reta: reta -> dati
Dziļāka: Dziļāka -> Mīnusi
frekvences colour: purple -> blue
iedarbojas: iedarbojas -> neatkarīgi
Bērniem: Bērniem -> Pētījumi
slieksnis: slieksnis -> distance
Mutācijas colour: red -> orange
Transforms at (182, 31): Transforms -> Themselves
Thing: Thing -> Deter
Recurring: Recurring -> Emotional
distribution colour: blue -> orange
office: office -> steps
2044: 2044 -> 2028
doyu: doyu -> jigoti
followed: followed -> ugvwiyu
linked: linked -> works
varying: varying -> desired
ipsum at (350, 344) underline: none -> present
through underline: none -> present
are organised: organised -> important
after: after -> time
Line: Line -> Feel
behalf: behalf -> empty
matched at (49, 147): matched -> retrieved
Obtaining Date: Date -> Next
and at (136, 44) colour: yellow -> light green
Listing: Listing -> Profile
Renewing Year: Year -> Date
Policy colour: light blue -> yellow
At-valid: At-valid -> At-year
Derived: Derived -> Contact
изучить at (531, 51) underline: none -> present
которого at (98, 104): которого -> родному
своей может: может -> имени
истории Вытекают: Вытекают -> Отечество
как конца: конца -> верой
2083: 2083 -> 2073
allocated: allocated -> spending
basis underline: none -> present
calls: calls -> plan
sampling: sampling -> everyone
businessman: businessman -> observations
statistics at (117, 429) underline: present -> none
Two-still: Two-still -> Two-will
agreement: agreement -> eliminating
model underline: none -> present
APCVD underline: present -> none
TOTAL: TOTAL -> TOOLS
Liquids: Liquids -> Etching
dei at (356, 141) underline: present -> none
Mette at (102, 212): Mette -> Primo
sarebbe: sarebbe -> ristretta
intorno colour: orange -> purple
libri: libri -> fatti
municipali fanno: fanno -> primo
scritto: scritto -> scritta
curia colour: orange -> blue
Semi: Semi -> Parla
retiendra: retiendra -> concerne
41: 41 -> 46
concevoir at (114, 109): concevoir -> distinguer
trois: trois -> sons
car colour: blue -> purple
────────────────────
Return every difference line given for all the items above, unchanged and in the same order.

reta: reta -> dati
Dziļāka: Dziļāka -> Mīnusi
frekvences colour: purple -> blue
iedarbojas: iedarbojas -> neatkarīgi
Bērniem: Bērniem -> Pētījumi
slieksnis: slieksnis -> distance
Mutācijas colour: red -> orange
Transforms at (182, 31): Transforms -> Themselves
Thing: Thing -> Deter
Recurring: Recurring -> Emotional
distribution colour: blue -> orange
office: office -> steps
2044: 2044 -> 2028
doyu: doyu -> jigoti
followed: followed -> ugvwiyu
linked: linked -> works
varying: varying -> desired
ipsum at (350, 344) underline: none -> present
through underline: none -> present
are organised: organised -> important
after: after -> time
Line: Line -> Feel
behalf: behalf -> empty
matched at (49, 147): matched -> retrieved
Obtaining Date: Date -> Next
and at (136, 44) colour: yellow -> light green
Listing: Listing -> Profile
Renewing Year: Year -> Date
Policy colour: light blue -> yellow
At-valid: At-valid -> At-year
Derived: Derived -> Contact
изучить at (531, 51) underline: none -> present
которого at (98, 104): которого -> родному
своей может: может -> имени
истории Вытекают: Вытекают -> Отечество
как конца: конца -> верой
2083: 2083 -> 2073
allocated: allocated -> spending
basis underline: none -> present
calls: calls -> plan
sampling: sampling -> everyone
businessman: businessman -> observations
statistics at (117, 429) underline: present -> none
Two-still: Two-still -> Two-will
agreement: agreement -> eliminating
model underline: none -> present
APCVD underline: present -> none
TOTAL: TOTAL -> TOOLS
Liquids: Liquids -> Etching
dei at (356, 141) underline: present -> none
Mette at (102, 212): Mette -> Primo
sarebbe: sarebbe -> ristretta
intorno colour: orange -> purple
libri: libri -> fatti
municipali fanno: fanno -> primo
scritto: scritto -> scritta
curia colour: orange -> blue
Semi: Semi -> Parla
retiendra: retiendra -> concerne
41: 41 -> 46
concevoir at (114, 109): concevoir -> distinguer
trois: trois -> sons
car colour: blue -> purple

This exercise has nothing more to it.